You didn't mention what it the current size. If I recall your AN was larger than 2 cm? In that case you must also consider/ask about proximity to brainstem, ventricles, already existing symptoms and what would be the consequence of further swelling, if it happens post second GK treatment. Honestly I am quite baffled by both the statement that regrowth is mostly likely to happen to older people (had never heard about this before, actually quite the opposite) and about the possibility to redo GK. I was told in no uncertain terms that in my case second GK was out of the question (even for a remnant after surgery), by all teams that I consulted. I know that Pittsburgh is a pioneer in radiosurgery and obviously they have been implementing this, but it is not common practice elsewhere, so I don't know how much data exists (9 patients doesn't sound like much).
The other issue that would have me worried is that you are already showing facial nerve involvement. You should ask your doctors what are the chances of further facial nerve injury by another GK treatment.
Lastly, consult, consult, consult. I would suggest speaking to a reputable neurosurgeon too for a second opinion. Don't trust any neurosurgeon who says that horrible side effects are guaranteed when doing surgery on a previously radiated tumor. I know from my experience that this is not necessarily the case.

Good luck
Marianna

[windy]

After reading your most recent post, I think there is definite cause for some action.  I did not know facial paralysis was occurring.  I, too, was treated at Pittsburgh, so maybe growth is more commonly seen than realized.

Marianna has given some excellent advice.  She is an excellent source for a similar scenario.  We had GK the same year, just months from each other.  Her tumor was showing growth at the same time of mine. However, as her tumor was larger, she had to proceed with surgery as it was definitely the best scenario for her health.  Also, like Marianna, I was given the recommendation by my neurosurgeon that they do not recommend a second round of GK, based on the risk of cancer.  To me, the risk of cancer is definitely not to be ignored.
====
PROBLEMS TO WORK ON
**a.** Print the passage of the Gamma Knife thread that begins with the words "You didn't mention" and ends after "sound like much).".
**b.** Can you carry on the forum thread about repeat Gamma Knife treatment from the point where it stops?
These records come from a source separate from the thread above.

(Stored records)
====
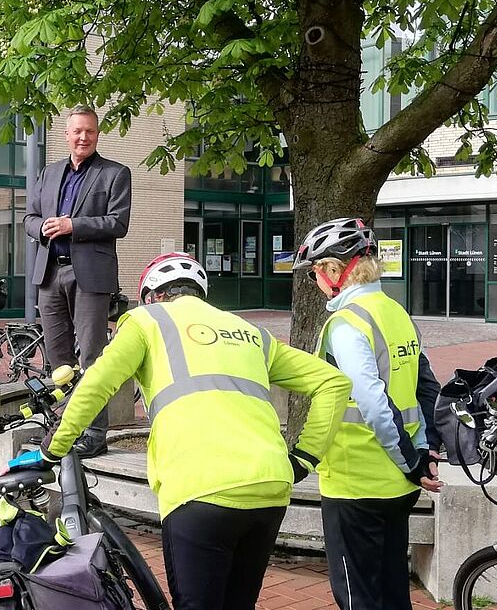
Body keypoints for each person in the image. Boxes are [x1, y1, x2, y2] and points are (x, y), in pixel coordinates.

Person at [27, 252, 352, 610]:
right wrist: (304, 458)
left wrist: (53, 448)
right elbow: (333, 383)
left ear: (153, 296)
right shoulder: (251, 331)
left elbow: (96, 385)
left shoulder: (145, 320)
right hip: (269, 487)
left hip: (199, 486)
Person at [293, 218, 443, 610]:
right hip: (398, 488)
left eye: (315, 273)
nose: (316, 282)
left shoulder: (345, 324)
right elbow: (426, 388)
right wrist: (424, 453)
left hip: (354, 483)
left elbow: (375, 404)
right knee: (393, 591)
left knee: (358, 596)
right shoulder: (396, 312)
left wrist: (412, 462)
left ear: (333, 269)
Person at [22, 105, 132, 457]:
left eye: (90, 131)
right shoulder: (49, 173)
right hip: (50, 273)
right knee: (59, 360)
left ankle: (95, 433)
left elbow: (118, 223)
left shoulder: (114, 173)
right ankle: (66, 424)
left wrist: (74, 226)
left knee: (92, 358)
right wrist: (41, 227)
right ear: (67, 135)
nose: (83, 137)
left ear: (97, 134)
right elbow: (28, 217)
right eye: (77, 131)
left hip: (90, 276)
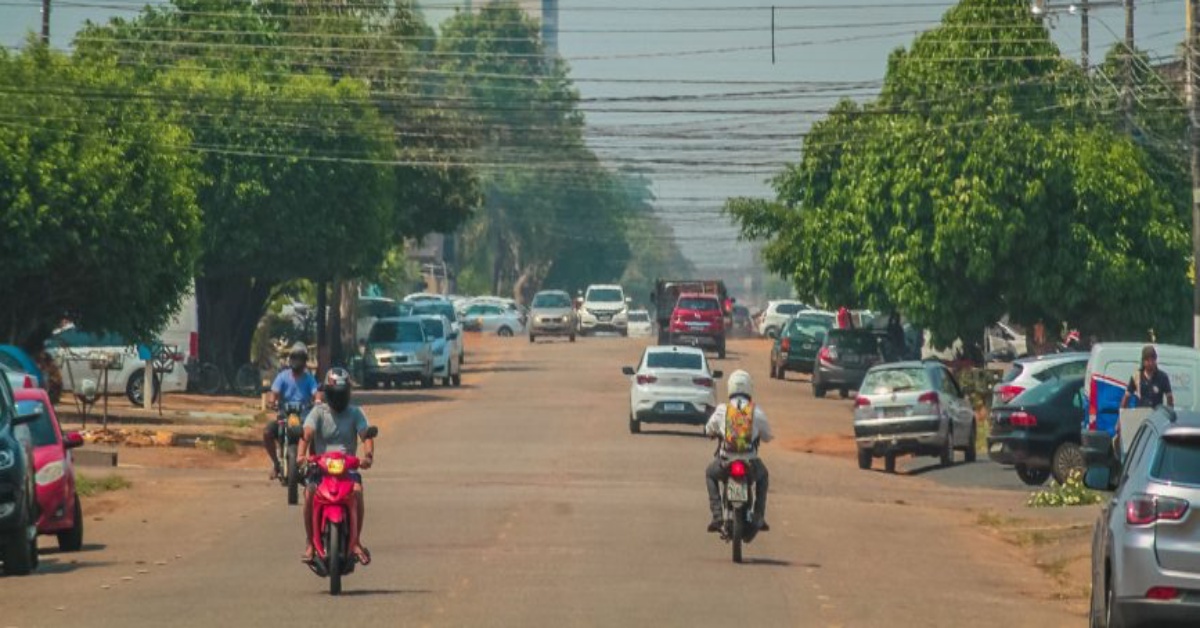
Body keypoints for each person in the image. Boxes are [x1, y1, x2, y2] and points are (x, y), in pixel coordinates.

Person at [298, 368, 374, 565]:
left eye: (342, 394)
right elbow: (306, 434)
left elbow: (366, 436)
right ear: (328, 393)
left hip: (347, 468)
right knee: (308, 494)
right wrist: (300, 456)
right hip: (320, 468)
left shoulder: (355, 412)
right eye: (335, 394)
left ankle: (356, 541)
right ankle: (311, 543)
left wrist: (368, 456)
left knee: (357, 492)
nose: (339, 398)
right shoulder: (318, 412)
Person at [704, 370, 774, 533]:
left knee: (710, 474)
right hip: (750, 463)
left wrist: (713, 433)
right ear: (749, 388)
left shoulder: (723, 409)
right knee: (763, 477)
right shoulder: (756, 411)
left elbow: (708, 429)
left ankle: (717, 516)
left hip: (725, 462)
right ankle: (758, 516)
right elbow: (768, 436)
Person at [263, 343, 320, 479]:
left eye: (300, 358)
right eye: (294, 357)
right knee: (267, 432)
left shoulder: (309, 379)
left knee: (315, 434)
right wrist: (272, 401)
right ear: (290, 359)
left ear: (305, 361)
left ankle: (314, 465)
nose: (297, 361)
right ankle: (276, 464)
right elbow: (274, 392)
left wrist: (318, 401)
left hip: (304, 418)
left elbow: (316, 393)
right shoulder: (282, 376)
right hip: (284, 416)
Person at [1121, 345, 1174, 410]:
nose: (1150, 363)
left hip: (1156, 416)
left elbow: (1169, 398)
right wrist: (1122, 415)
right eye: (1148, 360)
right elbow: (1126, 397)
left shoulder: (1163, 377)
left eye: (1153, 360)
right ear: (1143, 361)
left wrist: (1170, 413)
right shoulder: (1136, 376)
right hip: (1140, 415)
====
ANSWERS BY TASK
**a.**
You didn't mention what it the current size. If I recall your AN was larger than 2 cm? In that case you must also consider/ask about proximity to brainstem, ventricles, already existing symptoms and what would be the consequence of further swelling, if it happens post second GK treatment. Honestly I am quite baffled by both the statement that regrowth is mostly likely to happen to older people (had never heard about this before, actually quite the opposite) and about the possibility to redo GK. I was told in no uncertain terms that in my case second GK was out of the question (even for a remnant after surgery), by all teams that I consulted. I know that Pittsburgh is a pioneer in radiosurgery and obviously they have been implementing this, but it is not common practice elsewhere, so I don't know how much data exists (9 patients doesn't sound like much).

**b.**
I think I would get more than one opinion from neurosurgeons that come highly recommended in the treatment of AN's.  You can never be too cautious!  Good luck to you Sarah!   

[sarahinPA]

Thank you again everyone!

Let me clarify please, Post GK there was no increase in size until Dec 2010 when I was having an increase in symptoms that I had not had in the past. At this time I went to get an MRI and was told it was 2mm bigger than my previouse scan in June 2010. My Dr. asked that i come back in 6 months and re-scan. At this time (on Monday) my scan came back 1 mm bigger than the scan in December, meaning the tumor has grown 3mm in about 12 months.

The doctor did consult with his peers at a conference and spoke with the new surgeon Dr. Gardner from UPMC in Pittsburgh. They feel that with my age, I will do well in surgery and that I should recover very well because I am otherwise healthy. Surgery would remove about 80% (give or take) of the tumor leaving the remaining to avoid up close nerve damage. After surgery they would examine the matter taken out and determine if another round of GK was necessary or not at that time. My doctor told me that after 23 years of doing GK on 11,000 patients, not one has developed cancer or a risk of cancer at the radiation site. To me, those are pretty good odds.

If I do the GK again, the risk of the tumor growing more or swelling could cause more symptoms and even permanant damage to the nerves that are now only receving pressure, another reason they want to get it out instead of trying GK again.

Now, my consult is set up on the 28th of course if I dont feel comfortable with him I will go elsewhere, but for now, its one step at a time.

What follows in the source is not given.